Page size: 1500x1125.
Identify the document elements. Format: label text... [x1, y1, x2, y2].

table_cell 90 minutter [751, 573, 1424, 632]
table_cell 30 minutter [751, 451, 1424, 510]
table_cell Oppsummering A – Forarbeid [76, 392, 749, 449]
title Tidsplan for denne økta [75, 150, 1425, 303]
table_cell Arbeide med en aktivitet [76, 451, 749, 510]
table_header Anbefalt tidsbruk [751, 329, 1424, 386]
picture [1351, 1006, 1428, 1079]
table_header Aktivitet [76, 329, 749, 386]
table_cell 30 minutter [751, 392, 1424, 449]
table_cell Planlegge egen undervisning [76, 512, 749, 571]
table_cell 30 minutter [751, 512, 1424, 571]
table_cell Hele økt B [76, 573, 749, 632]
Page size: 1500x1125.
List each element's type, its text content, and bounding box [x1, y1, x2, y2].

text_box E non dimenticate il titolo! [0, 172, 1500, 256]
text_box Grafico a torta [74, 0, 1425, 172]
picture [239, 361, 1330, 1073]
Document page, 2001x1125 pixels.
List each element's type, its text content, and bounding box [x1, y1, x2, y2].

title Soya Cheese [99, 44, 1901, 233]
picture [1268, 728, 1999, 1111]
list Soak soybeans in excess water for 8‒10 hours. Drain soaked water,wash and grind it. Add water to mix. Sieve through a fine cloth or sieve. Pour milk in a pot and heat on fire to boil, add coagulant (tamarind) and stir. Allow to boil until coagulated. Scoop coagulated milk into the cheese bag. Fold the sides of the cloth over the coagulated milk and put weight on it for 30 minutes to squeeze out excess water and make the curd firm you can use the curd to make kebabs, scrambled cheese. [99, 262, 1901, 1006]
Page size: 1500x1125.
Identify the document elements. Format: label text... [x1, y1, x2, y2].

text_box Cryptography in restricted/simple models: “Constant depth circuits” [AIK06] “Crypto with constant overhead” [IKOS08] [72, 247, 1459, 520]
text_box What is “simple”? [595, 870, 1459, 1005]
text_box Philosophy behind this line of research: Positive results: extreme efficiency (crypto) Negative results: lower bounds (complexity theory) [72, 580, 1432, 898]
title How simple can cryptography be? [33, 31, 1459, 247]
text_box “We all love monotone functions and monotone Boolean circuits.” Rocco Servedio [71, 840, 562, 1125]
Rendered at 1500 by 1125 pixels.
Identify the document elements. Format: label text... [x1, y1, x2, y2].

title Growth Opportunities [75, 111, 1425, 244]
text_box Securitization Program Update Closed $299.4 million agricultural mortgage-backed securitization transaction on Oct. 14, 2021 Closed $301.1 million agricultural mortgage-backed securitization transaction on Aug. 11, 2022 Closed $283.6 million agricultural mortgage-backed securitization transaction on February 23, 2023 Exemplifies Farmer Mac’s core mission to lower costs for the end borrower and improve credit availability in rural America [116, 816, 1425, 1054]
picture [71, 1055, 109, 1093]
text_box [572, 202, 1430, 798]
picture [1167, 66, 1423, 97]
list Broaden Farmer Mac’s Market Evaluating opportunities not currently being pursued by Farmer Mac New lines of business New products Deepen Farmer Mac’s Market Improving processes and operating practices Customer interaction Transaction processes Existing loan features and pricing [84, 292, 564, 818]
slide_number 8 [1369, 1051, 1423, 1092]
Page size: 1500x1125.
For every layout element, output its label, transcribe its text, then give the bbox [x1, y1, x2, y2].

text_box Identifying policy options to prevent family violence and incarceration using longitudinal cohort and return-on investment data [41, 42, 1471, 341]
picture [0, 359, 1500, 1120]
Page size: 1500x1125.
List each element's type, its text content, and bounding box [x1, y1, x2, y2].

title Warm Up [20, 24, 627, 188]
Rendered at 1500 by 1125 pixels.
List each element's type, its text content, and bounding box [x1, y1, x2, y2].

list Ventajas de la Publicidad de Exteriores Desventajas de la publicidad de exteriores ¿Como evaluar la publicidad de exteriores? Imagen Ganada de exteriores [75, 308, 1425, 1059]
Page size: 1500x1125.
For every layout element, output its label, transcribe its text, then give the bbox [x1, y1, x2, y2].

Required work
Write down the full listing again, exactly.

Answer section
Page size: 1500x1125.
Identify the document elements. Format: label text... [x1, y1, x2, y2].

table_cell 90 minutter [751, 573, 1424, 632]
table_cell 30 minutter [751, 451, 1424, 510]
table_cell Oppsummering A – Forarbeid [76, 392, 749, 449]
title Tidsplan for denne økta [75, 150, 1425, 303]
table_cell Arbeide med en aktivitet [76, 451, 749, 510]
table_header Anbefalt tidsbruk [751, 329, 1424, 386]
picture [1351, 1006, 1428, 1079]
table_header Aktivitet [76, 329, 749, 386]
table_cell 30 minutter [751, 392, 1424, 449]
table_cell Planlegge egen undervisning [76, 512, 749, 571]
table_cell 30 minutter [751, 512, 1424, 571]
table_cell Hele økt B [76, 573, 749, 632]
Page size: 1500x1125.
List each element's type, its text content, and bounding box [x1, y1, x2, y2].

text_box E non dimenticate il titolo! [0, 172, 1500, 256]
text_box Grafico a torta [74, 0, 1425, 172]
picture [239, 361, 1330, 1073]
Document page, 2001x1125 pixels.
List each element's type, its text content, and bounding box [x1, y1, x2, y2].

title Soya Cheese [99, 44, 1901, 233]
picture [1268, 728, 1999, 1111]
list Soak soybeans in excess water for 8‒10 hours. Drain soaked water,wash and grind it. Add water to mix. Sieve through a fine cloth or sieve. Pour milk in a pot and heat on fire to boil, add coagulant (tamarind) and stir. Allow to boil until coagulated. Scoop coagulated milk into the cheese bag. Fold the sides of the cloth over the coagulated milk and put weight on it for 30 minutes to squeeze out excess water and make the curd firm you can use the curd to make kebabs, scrambled cheese. [99, 262, 1901, 1006]
Page size: 1500x1125.
Identify the document elements. Format: label text... [x1, y1, x2, y2].

text_box Cryptography in restricted/simple models: “Constant depth circuits” [AIK06] “Crypto with constant overhead” [IKOS08] [72, 247, 1459, 520]
text_box What is “simple”? [595, 870, 1459, 1005]
text_box Philosophy behind this line of research: Positive results: extreme efficiency (crypto) Negative results: lower bounds (complexity theory) [72, 580, 1432, 898]
title How simple can cryptography be? [33, 31, 1459, 247]
text_box “We all love monotone functions and monotone Boolean circuits.” Rocco Servedio [71, 840, 562, 1125]
Rendered at 1500 by 1125 pixels.
Identify the document elements. Format: label text... [x1, y1, x2, y2].

title Growth Opportunities [75, 111, 1425, 244]
text_box Securitization Program Update Closed $299.4 million agricultural mortgage-backed securitization transaction on Oct. 14, 2021 Closed $301.1 million agricultural mortgage-backed securitization transaction on Aug. 11, 2022 Closed $283.6 million agricultural mortgage-backed securitization transaction on February 23, 2023 Exemplifies Farmer Mac’s core mission to lower costs for the end borrower and improve credit availability in rural America [116, 816, 1425, 1054]
picture [71, 1055, 109, 1093]
text_box [572, 202, 1430, 798]
picture [1167, 66, 1423, 97]
list Broaden Farmer Mac’s Market Evaluating opportunities not currently being pursued by Farmer Mac New lines of business New products Deepen Farmer Mac’s Market Improving processes and operating practices Customer interaction Transaction processes Existing loan features and pricing [84, 292, 564, 818]
slide_number 8 [1369, 1051, 1423, 1092]
Page size: 1500x1125.
For every layout element, output its label, transcribe its text, then give the bbox [x1, y1, x2, y2].

text_box Identifying policy options to prevent family violence and incarceration using longitudinal cohort and return-on investment data [41, 42, 1471, 341]
picture [0, 359, 1500, 1120]
Page size: 1500x1125.
List each element's type, its text content, and bounding box [x1, y1, x2, y2].

title Warm Up [20, 24, 627, 188]
Rendered at 1500 by 1125 pixels.
List each element's type, its text content, and bounding box [x1, y1, x2, y2].

list Ventajas de la Publicidad de Exteriores Desventajas de la publicidad de exteriores ¿Como evaluar la publicidad de exteriores? Imagen Ganada de exteriores [75, 308, 1425, 1059]
Page size: 1500x1125.
For every layout element, output its label, transcribe its text, then give the bbox [x1, y1, x2, y2].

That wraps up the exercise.